Fidelity Bank (Bahamas), in its 2020 annual report, warned: “The road ahead in 2021 and 2022 is expected to remain bumpy, as COVID-19 is ever present with its mutations and varying strains. The bank has observed positive trends in its loan portfolios, with the most significant being a return to normal levels of loans matriculating into the status of non-performing, along with the recommencement of loan payments by borrowers in the tourism sector that were non-performing as of the end of the year.

“Collectively, these trends have contributed to financial performance for the three months ended 31 March, 2021, more comparable to pre-global pandemic levels and projections for the year ended 31 December 2021 of around 75 percent of pre-global pandemic returns from continuing operations, subject to no significant recurrences of the implementation of strategies necessary to curb the spread of health issues that led to the initial sharp contraction of GDP, and furloughs and increases in unemployment, or other unforeseen negative events.”

For 2020, Fidelity Bank (Bahamas) saw its modest $5.172m loan book expansion driven entirely by its $14.375m participation in syndicated lending to the Government, which offset the $9.203m decline in lending for mortgages and consumer loans.

“The experiences of the bank with its mortgage portfolio in prior years due to the lack of significant activity in the domestic real estate market, along with slow increases in employment resulting in limited numbers of potential borrowers qualifying for new mortgage loans, were exacerbated during the current year,” the annual report added. 

“With record levels of unemployment and the general economic uncertainty associated with COVID-19, mortgage lending in The Bahamas came to a virtual standstill as financial institutions, including the bank, focused more on the performance of existing credit facilities and the properties pledged as collateral.

“With increased employment uncertainty being experienced across most sectors of the economy of The Bahamas, the numbers of potential borrowers qualifying for new mortgage loans were even further contracted during the year and are likely to remain as such for the next two to three years, subject to the pace of the recovery of the economy of The Bahamas,” Fidelity Bank (Bahamas) continued. 

“Accordingly, the only significant activities in the mortgage portfolio of the bank during the year were loan amortisations.
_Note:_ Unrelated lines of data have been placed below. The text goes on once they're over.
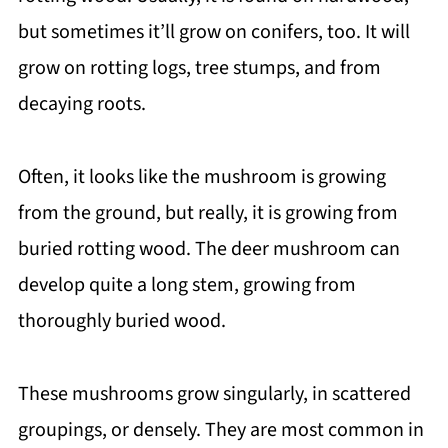
but sometimes it’ll grow on conifers, too. It will
grow on rotting logs, tree stumps, and from
decaying roots.
Often, it looks like the mushroom is growing
from the ground, but really, it is growing from
buried rotting wood. The deer mushroom can
develop quite a long stem, growing from
thoroughly buried wood.
These mushrooms grow singularly, in scattered
groupings, or densely. They are most common in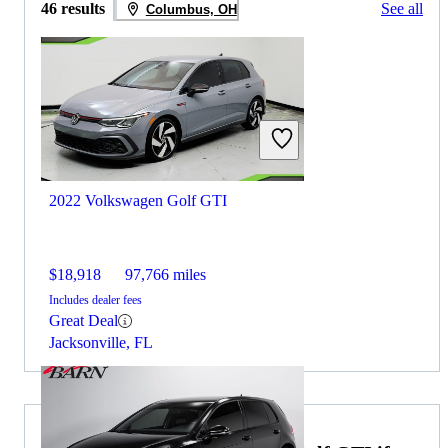
46 results
See all
Columbus, OH
2022 Volkswagen Golf GTI
$18,918
97,766 miles
Includes dealer fees
Great Deal
Jacksonville, FL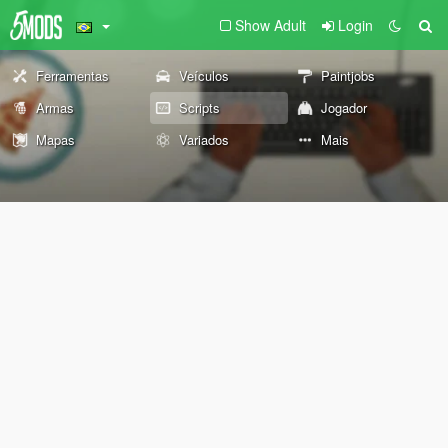
Show Adult
Login
Ferramentas
Veículos
Paintjobs
Armas
Scripts
Jogador
Mapas
Variados
Mais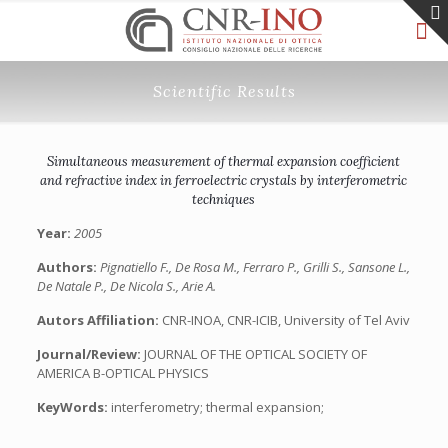
Scientific Results
Simultaneous measurement of thermal expansion coefficient
and refractive index in ferroelectric crystals by interferometric
techniques
Year:
2005
Authors:
Pignatiello F., De Rosa M., Ferraro P., Grilli S., Sansone L.,
De Natale P., De Nicola S., Arie A.
Autors Affiliation:
CNR-INOA, CNR-ICIB, University of Tel Aviv
Journal/Review:
JOURNAL OF THE OPTICAL SOCIETY OF
AMERICA B-OPTICAL PHYSICS
KeyWords:
interferometry; thermal expansion;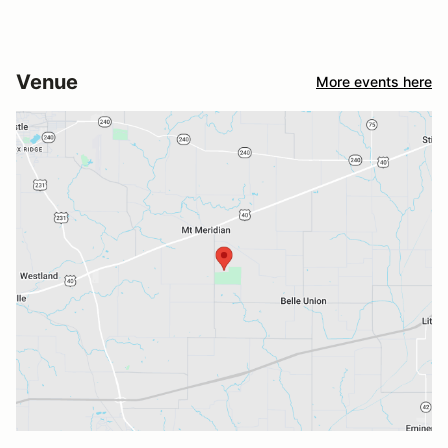
Venue
More events here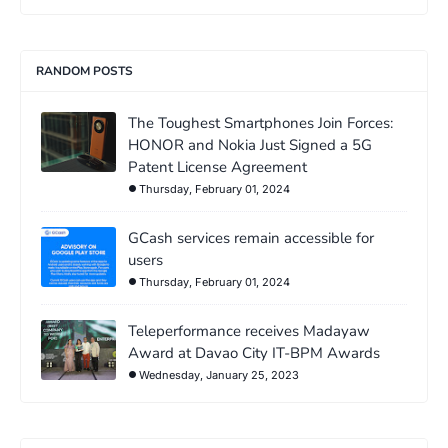
RANDOM POSTS
The Toughest Smartphones Join Forces:
HONOR and Nokia Just Signed a 5G
Patent License Agreement
Thursday, February 01, 2024
GCash services remain accessible for
users
Thursday, February 01, 2024
Teleperformance receives Madayaw
Award at Davao City IT-BPM Awards
Wednesday, January 25, 2023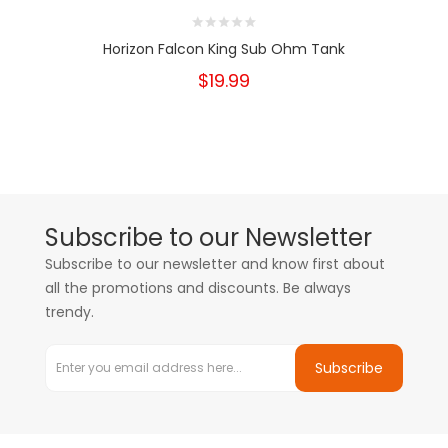
Horizon Falcon King Sub Ohm Tank
$19.99
Subscribe to our Newsletter
Subscribe to our newsletter and know first about
all the promotions and discounts. Be always
trendy.
Subscribe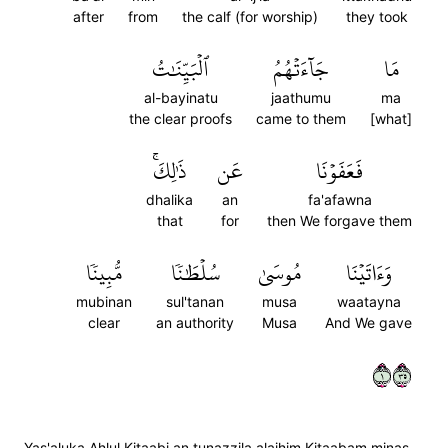
after
from
the calf (for worship)
they took
ٱلۡبَيِّنَٰتُ
جَآءَتۡهُمُ
مَا
al-bayinatu
jaathumu
ma
the clear proofs
came to them
[what]
ذَٰلِكَۚ
عَن
فَعَفَوۡنَا
dhalika
an
fa'afawna
that
for
then We forgave them
مُّبِينٗا
سُلۡطَٰنٗا
مُوسَىٰ
وَءَاتَيۡنَا
mubinan
sul'tanan
musa
waatayna
clear
an authority
Musa
And We gave
١٥٣
Yas'aluka Ahlul Kitaabi an tunazzila alaihim Kitaabam minas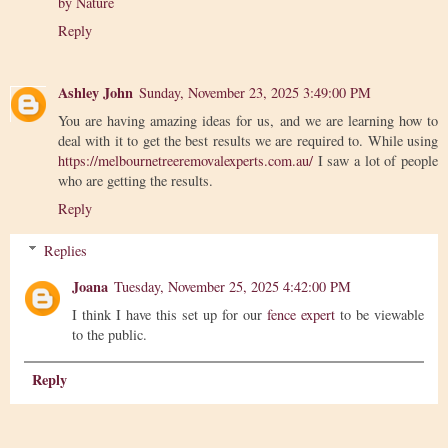
by Nature
Reply
Ashley John
Sunday, November 23, 2025 3:49:00 PM
You are having amazing ideas for us, and we are learning how to
deal with it to get the best results we are required to. While using
https://melbournetreeremovalexperts.com.au/
I saw a lot of people
who are getting the results.
Reply
Replies
Joana
Tuesday, November 25, 2025 4:42:00 PM
I think I have this set up for our
fence expert
to be viewable
to the public.
Reply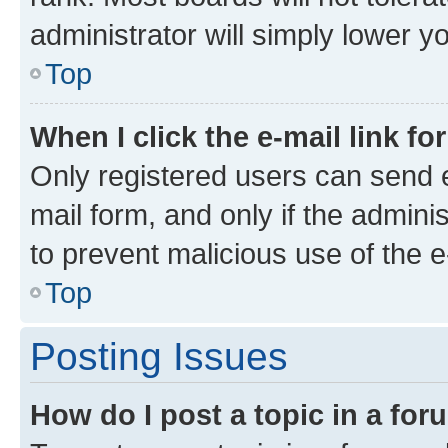
administrator will simply lower y
Top
When I click the e-mail link fo
Only registered users can send e-
mail form, and only if the adminis
to prevent malicious use of the
Top
Posting Issues
How do I post a topic in a fo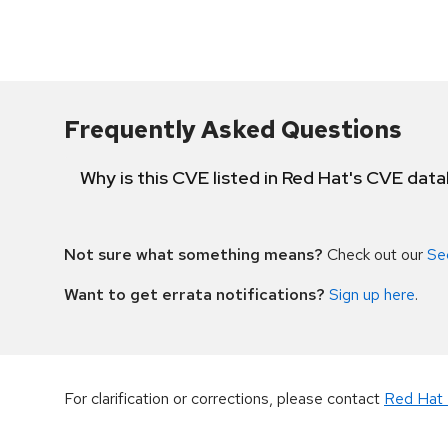
Frequently Asked Questions
Why is this CVE listed in Red Hat's CVE dat
Not sure what something means?
Check out our
Se
Want to get errata notifications?
Sign up here
.
For clarification or corrections, please contact
Red Hat 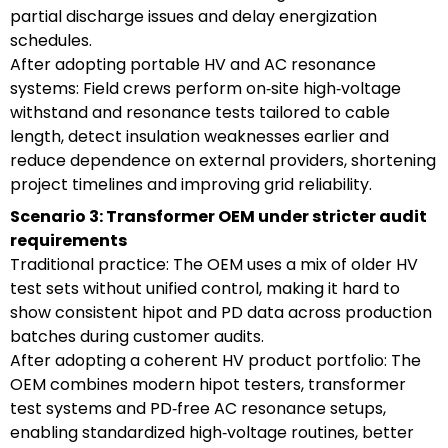
partial discharge issues and delay energization
schedules.
After adopting portable HV and AC resonance
systems: Field crews perform on‑site high‑voltage
withstand and resonance tests tailored to cable
length, detect insulation weaknesses earlier and
reduce dependence on external providers, shortening
project timelines and improving grid reliability.
Scenario 3: Transformer OEM under stricter audit
requirements
Traditional practice: The OEM uses a mix of older HV
test sets without unified control, making it hard to
show consistent hipot and PD data across production
batches during customer audits.
After adopting a coherent HV product portfolio: The
OEM combines modern hipot testers, transformer
test systems and PD‑free AC resonance setups,
enabling standardized high‑voltage routines, better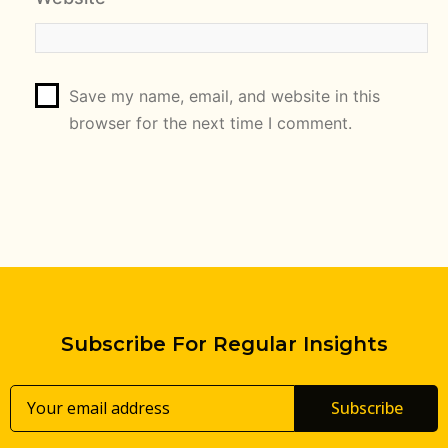
Save my name, email, and website in this
browser for the next time I comment.
Subscribe For Regular Insights
Subscribe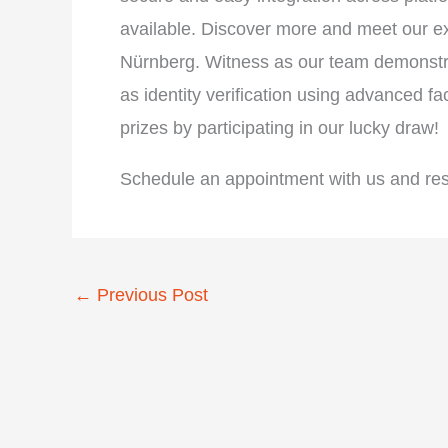
available. Discover more and meet our e
Nürnberg. Witness as our team demonstra
as identity verification using advanced f
prizes by participating in our lucky draw!
Schedule an appointment with us and reser
←
Previous Post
However there was some realisation, through sales pursuant to powers of sale, of properties pledged as collateral, which combined resulted in a decrease in mortgage loans of $4.915m.

“The enhanced efforts initiated in prior years in relation to realising collateral on non-performing mortgage loans, which are complemented by innovative strategies and media in attracting interest for distressed properties, continued with mild success during the year and ultimately contributed to some declines in persistent non-performing loans.”

Confirming that it will be cautious in underwriting new mortgage loans, Fidelity Bank (Bahamas) added: “Mortgage loans in The Bahamas face structural challenges due to the significant inventory of slow-moving distressed properties.

“Additionally, with The Bahamas geographically located on the hurricane belt, the bank diligently continues to enforce its credit risk management practices of ensuring that properties pledged to the bank are appropriately insured, regardless of the status of the payments by the borrowers.”